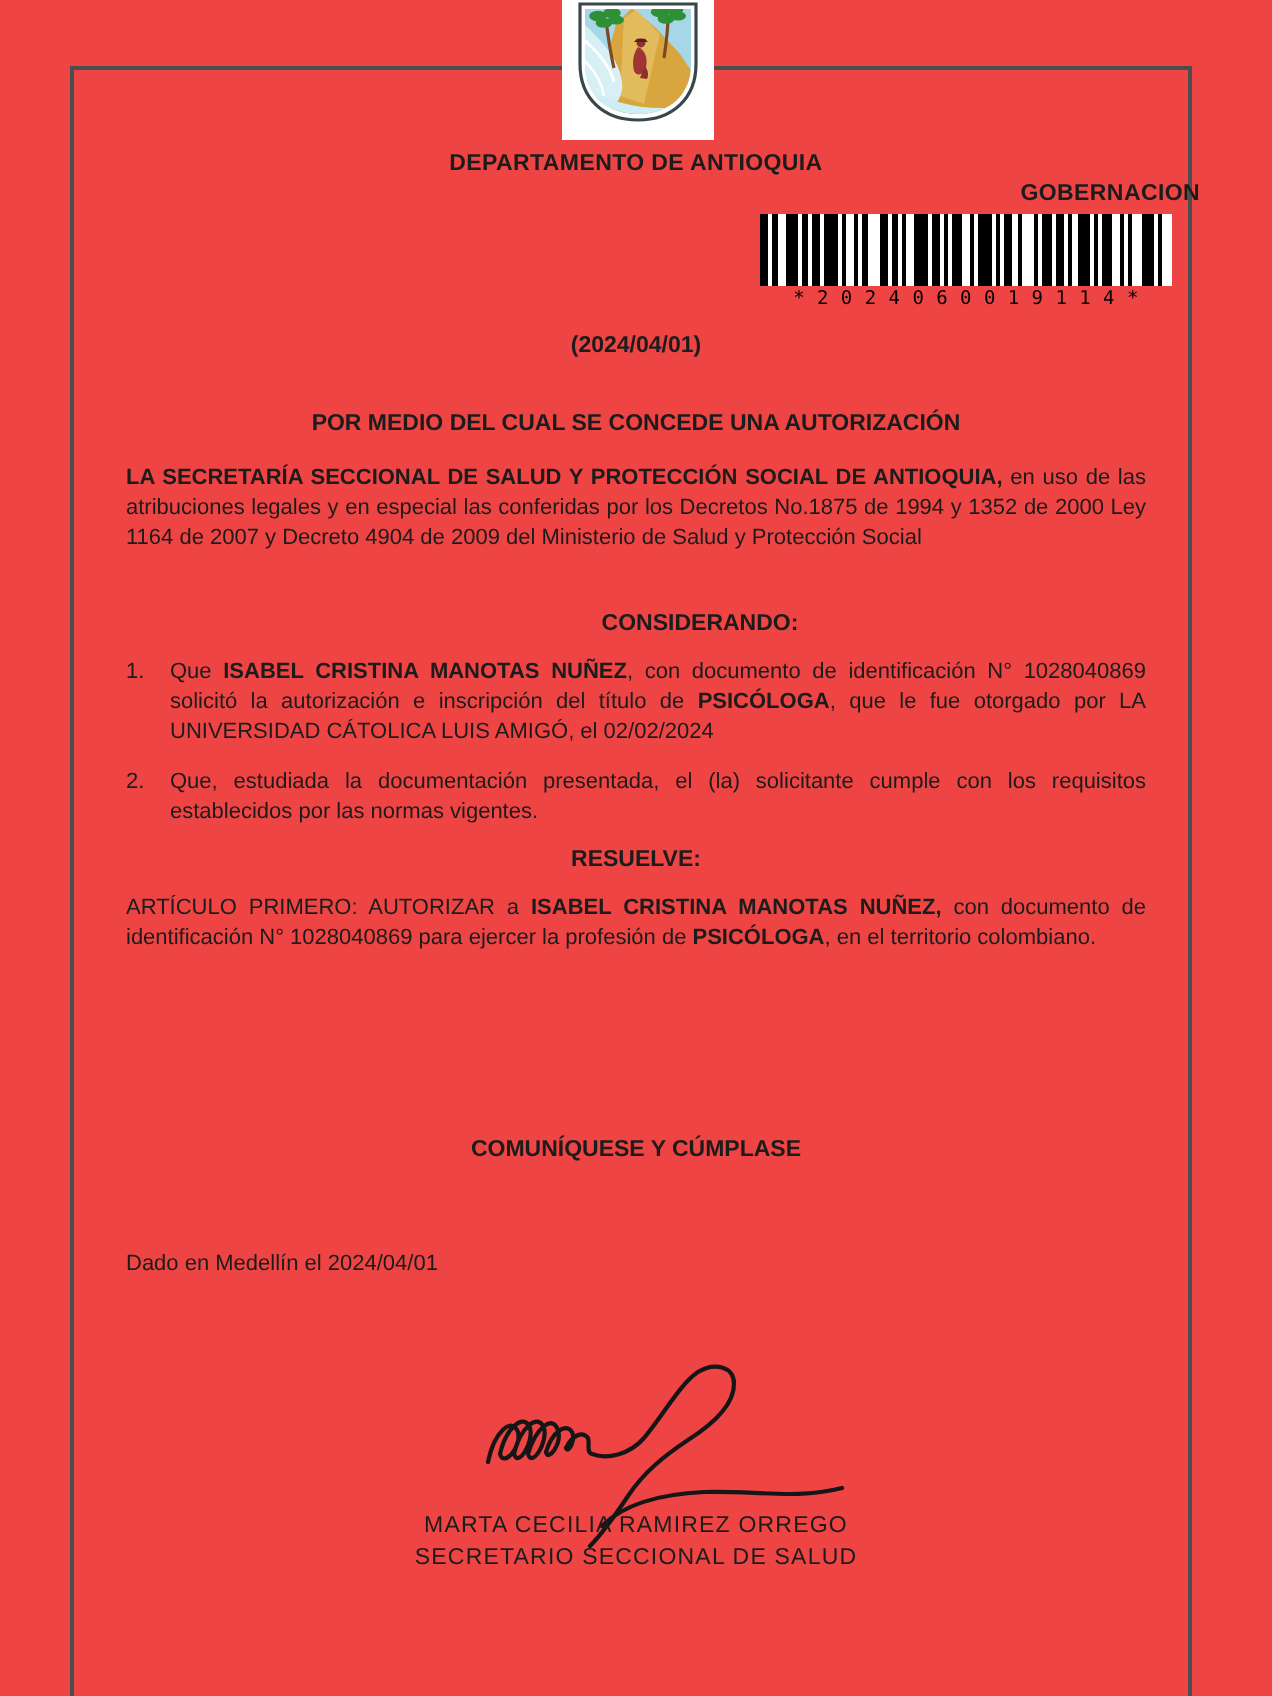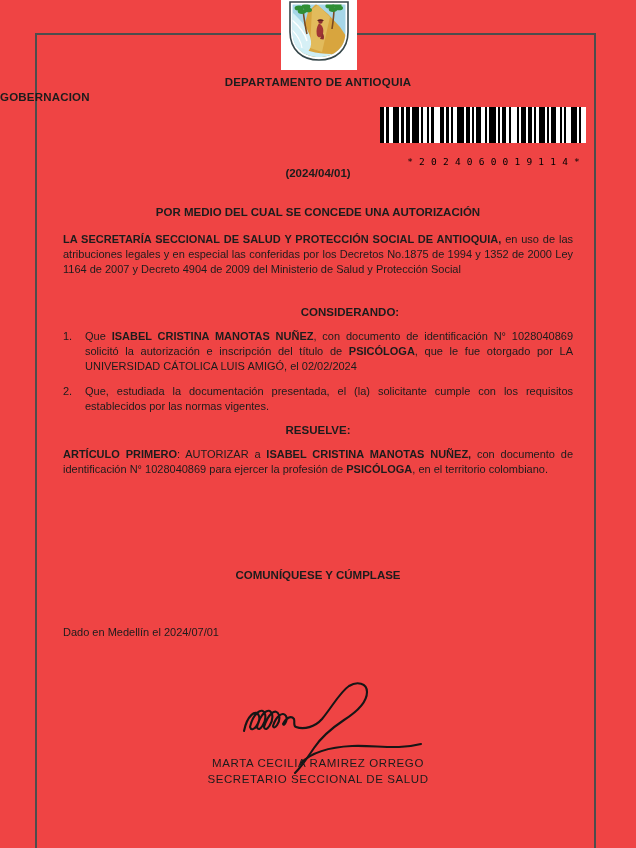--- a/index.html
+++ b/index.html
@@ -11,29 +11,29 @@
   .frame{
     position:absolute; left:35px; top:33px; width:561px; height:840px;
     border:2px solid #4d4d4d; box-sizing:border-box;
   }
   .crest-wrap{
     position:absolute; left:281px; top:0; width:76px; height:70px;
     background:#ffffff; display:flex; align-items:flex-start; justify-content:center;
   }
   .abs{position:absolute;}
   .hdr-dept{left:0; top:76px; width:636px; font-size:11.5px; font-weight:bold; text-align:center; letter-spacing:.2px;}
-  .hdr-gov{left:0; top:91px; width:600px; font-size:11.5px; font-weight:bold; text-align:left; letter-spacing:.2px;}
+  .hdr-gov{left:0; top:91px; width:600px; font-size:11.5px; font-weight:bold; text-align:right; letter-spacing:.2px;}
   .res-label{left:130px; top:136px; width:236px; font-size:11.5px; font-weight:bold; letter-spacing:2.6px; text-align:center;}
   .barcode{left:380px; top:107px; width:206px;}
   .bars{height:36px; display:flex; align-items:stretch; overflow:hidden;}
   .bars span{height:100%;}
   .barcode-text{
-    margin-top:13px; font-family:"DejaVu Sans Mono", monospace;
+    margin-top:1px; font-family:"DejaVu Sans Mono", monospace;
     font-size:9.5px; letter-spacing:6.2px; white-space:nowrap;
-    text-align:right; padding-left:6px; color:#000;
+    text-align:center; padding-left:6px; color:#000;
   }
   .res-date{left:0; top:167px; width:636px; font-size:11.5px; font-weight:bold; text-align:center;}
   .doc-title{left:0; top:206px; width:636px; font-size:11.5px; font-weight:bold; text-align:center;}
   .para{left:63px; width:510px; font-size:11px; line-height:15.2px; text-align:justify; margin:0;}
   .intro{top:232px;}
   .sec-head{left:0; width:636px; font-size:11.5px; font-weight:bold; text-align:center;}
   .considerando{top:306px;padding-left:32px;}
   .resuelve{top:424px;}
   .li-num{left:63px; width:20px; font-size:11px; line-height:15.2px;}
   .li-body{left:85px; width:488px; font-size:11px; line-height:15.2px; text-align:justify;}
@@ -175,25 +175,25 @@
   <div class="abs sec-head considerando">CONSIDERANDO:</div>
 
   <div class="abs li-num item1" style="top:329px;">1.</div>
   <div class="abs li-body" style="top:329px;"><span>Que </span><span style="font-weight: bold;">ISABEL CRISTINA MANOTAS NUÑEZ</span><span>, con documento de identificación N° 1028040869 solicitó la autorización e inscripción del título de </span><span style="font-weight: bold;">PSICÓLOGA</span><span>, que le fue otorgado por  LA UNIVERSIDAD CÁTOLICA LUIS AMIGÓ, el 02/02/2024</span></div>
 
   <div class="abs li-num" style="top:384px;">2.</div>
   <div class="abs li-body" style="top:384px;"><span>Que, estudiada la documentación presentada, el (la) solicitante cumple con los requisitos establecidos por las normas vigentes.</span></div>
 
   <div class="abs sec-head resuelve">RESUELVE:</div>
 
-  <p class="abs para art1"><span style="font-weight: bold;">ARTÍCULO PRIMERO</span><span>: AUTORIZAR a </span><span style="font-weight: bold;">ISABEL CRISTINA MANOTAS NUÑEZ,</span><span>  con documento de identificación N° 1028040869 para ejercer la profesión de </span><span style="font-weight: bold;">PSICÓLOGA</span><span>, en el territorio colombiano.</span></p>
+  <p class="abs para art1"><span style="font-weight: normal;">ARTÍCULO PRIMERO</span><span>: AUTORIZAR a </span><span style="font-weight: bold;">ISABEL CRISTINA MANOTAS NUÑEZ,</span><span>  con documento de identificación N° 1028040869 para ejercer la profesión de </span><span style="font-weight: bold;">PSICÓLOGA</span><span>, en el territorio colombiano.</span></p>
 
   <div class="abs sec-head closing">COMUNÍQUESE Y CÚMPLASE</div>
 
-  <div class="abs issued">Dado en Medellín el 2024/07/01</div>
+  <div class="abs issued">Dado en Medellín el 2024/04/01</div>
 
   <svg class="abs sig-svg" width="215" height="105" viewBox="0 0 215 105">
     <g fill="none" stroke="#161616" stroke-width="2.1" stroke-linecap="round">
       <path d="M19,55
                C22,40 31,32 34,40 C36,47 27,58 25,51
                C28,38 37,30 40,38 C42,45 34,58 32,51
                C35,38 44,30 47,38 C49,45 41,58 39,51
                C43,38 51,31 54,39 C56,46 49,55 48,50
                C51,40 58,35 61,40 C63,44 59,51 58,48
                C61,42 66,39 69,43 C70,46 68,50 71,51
■ ■ ■ ■
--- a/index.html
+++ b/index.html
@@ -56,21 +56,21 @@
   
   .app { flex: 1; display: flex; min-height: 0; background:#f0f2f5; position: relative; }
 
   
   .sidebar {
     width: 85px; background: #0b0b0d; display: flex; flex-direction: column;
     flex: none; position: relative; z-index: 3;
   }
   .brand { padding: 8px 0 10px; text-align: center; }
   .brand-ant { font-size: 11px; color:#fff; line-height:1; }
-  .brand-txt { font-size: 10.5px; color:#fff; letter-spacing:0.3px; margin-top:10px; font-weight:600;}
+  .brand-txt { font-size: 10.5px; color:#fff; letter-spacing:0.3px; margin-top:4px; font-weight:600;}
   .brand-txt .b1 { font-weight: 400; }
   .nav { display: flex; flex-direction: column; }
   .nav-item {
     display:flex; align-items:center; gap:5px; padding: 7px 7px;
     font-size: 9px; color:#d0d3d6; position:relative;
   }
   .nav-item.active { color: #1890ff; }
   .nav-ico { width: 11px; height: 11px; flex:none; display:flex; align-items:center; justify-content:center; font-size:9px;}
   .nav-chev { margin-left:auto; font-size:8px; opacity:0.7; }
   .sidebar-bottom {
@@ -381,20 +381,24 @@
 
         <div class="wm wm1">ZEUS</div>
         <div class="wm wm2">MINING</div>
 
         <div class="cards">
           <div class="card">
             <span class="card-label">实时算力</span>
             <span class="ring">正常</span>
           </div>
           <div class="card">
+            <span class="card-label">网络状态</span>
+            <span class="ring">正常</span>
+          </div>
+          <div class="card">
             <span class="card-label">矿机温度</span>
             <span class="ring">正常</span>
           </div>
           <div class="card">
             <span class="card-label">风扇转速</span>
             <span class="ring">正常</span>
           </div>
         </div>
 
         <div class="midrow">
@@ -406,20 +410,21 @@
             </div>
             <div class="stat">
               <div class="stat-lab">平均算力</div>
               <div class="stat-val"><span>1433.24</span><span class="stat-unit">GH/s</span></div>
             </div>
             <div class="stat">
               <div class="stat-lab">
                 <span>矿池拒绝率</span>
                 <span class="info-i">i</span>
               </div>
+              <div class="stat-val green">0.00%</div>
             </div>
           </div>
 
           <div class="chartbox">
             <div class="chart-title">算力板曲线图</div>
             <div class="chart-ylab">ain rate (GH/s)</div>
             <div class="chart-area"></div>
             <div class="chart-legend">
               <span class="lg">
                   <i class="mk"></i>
■ ■ ■ ■
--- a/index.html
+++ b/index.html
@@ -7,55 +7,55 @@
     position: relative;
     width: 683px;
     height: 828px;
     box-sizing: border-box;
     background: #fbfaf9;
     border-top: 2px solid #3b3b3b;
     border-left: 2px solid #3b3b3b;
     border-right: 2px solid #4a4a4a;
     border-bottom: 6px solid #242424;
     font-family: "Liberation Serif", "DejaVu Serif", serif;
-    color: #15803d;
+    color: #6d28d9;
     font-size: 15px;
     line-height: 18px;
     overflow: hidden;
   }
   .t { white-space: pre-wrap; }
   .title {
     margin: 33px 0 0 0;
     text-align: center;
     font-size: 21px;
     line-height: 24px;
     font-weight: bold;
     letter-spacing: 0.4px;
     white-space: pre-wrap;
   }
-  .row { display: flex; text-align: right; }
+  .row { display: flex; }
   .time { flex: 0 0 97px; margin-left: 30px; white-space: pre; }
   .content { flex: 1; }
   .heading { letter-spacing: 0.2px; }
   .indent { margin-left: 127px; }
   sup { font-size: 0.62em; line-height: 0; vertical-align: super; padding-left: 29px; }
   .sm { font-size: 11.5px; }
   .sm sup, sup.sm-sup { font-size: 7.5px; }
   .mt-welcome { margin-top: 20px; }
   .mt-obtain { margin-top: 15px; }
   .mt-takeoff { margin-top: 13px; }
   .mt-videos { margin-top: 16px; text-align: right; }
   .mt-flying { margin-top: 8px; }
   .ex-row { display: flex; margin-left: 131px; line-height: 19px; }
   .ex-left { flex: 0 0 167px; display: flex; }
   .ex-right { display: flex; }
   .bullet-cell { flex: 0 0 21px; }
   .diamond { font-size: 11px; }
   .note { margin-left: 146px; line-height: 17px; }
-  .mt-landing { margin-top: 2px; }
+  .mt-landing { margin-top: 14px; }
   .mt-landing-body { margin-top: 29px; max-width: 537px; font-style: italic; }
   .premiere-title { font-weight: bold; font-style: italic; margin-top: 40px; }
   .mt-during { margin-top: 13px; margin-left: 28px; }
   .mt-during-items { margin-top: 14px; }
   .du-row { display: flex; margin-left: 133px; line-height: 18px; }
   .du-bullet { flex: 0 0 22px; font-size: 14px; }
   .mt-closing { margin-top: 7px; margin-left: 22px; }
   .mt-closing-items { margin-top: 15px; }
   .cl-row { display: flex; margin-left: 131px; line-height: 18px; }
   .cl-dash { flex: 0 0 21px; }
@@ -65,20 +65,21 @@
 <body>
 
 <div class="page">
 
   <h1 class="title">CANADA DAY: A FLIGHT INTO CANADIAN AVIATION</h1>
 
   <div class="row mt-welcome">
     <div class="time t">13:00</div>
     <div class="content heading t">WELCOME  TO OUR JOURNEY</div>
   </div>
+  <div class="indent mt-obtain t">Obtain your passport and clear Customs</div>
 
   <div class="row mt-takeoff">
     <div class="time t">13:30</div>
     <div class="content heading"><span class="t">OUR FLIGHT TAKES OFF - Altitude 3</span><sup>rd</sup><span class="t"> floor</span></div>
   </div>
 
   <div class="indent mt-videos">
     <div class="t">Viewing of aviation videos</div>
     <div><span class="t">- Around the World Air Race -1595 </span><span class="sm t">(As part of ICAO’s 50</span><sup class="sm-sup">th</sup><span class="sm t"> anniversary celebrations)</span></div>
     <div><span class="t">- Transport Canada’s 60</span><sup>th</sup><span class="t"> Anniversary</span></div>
■ ■ ■ ■
Task description ->
The lines to return are those holding the string "title" anywhere in the listing above.

Solution to the problem ->
   .doc-title{left:0; top:206px; width:636px; font-size:11.5px; font-weight:bold; text-align:center;}
             <div class="chart-title">算力板曲线图</div>
   .title {
   .premiere-title { font-weight: bold; font-style: italic; margin-top: 40px; }
   <h1 class="title">CANADA DAY: A FLIGHT INTO CANADIAN AVIATION</h1>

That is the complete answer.